“Harry Clarke” at Ambassadors Theatre

Mark Shenton in the West End
15 March 2024

Philip Brugglestein, Harry Clarke’s lonely narrator and fabulist who invents an entirely new life and persona for himself in this one-man, 19-character solo show, tells us he “could always do an impeccable English accent”. Importing this vehicle for the middle-ranking American stage and screen actor Billy Crudup to make his West End debut seven years after its 2017 premiere (at off-Broadway’s Vineyard Theatre, off Union Square) definitely tests the validity of that assertion, as he tries out two extremely variable, exaggeratedly heightened English accents.

It’s an affectation he first improvised at the age of eight (to the intense annoyance of his homophobic father, who died when he was 18), and then builds a completely fictitious identity around, whose accent works to lure a wealthy Manhattan family into his bed. First, the alcoholic, drug-addicted Mark Schmidt, then the man’s aspiring musician sister, and finally even their Sade-obsessed mother (who is drawn by Harry’s claim to have worked for her as her tour manager and personal assistant).

That’s about all there is to the plot, though it spins and corkscrews from revelation to revelation to maintain some narrative tension. However, as we know from the outset that Harry is entirely a fabricated character, it could go in any direction. It’s also a familiar enough dramatic conceit, powering stories from The Talented Mr Ripley to the recent Netflix-released feature film Saltburn. (Both of which coincidentally also draw on the sexual ambivalence of their lead character in operating their deceptions.)

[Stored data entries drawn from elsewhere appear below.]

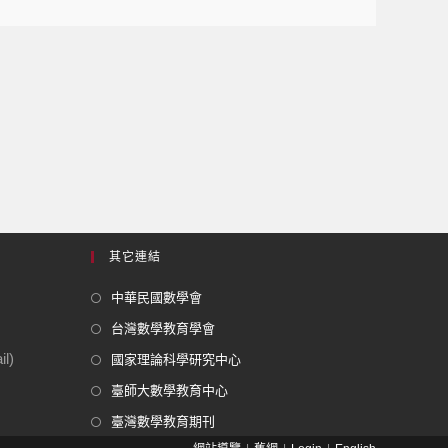
其它連結
中華民國數學會
台灣數學教育學會
l)
國家理論科學研究中心
臺師大數學教育中心
臺灣數學教育期刊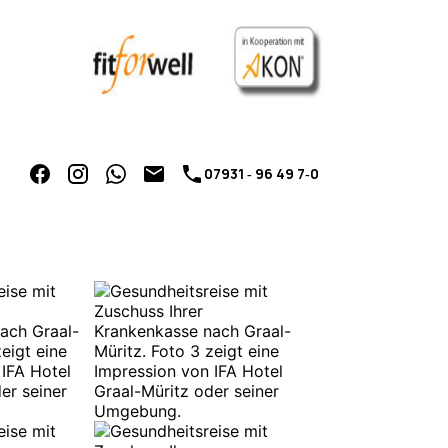
07931 ‑ 96 49 7‑0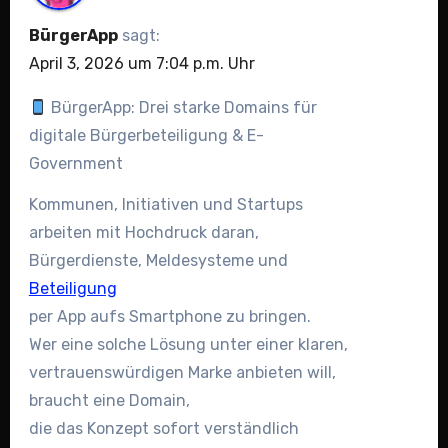
BürgerApp
sagt:
April 3, 2026 um 7:04 p.m. Uhr
BürgerApp: Drei starke Domains für
digitale Bürgerbeteiligung & E-
Government
Kommunen, Initiativen und Startups
arbeiten mit Hochdruck daran,
Bürgerdienste, Meldesysteme und
Beteiligung
per App aufs Smartphone zu bringen.
Wer eine solche Lösung unter einer klaren,
vertrauenswürdigen Marke anbieten will,
braucht eine Domain,
die das Konzept sofort verständlich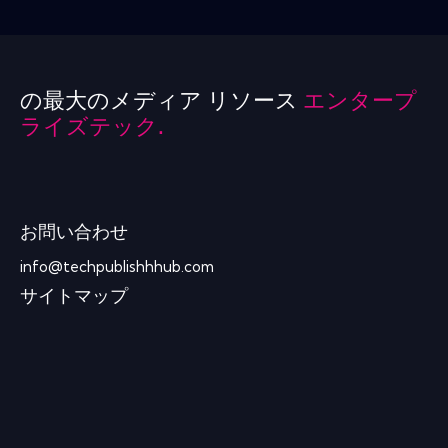
の最大のメディア リソース
エンタープ
ライズテック.
お問い合わせ
info@techpublishhhub.com
サイトマップ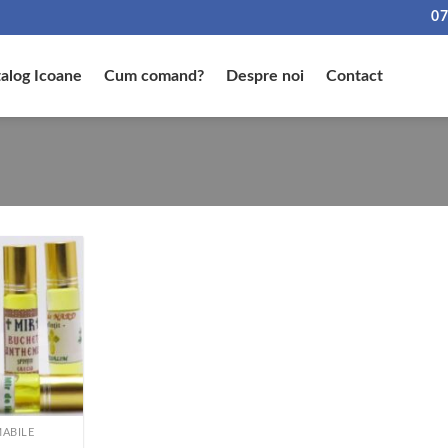
07
alog Icoane
Cum comand?
Despre noi
Contact
ABILE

Director Leigh Silverman keeps the pace sharp across the 80 minutes we are in Philip’s company, and Crudup, sitting centre stage in a wooden deckchair with only a side table for company on which stands a single glass of water (that he doesn’t finish), gives a virtuoso performance in summoning a gallery of nearly 20 characters. (There’s a vista behind him to offer light visual distraction, designed by Alexander Dodge.)

Although his English accent is, as noted, as fabricated as the rest of his story, the Tony and Emmy Award-winning Crudup has a keen actor’s sense for showcasing different people with infinite changes of tone and expression. And unlike in Sarah Snook’s current solo turn in The Picture of Dorian Gray (running at the Theatre Royal Haymarket), it is achieved without a battery of cameras and costume changes.

It’s an entertaining, diverting enough story – but playwright David Cale’s meditation on shifting and invented identities doesn’t deliver a dramatic pay-off for all the effort and polish of its delivery.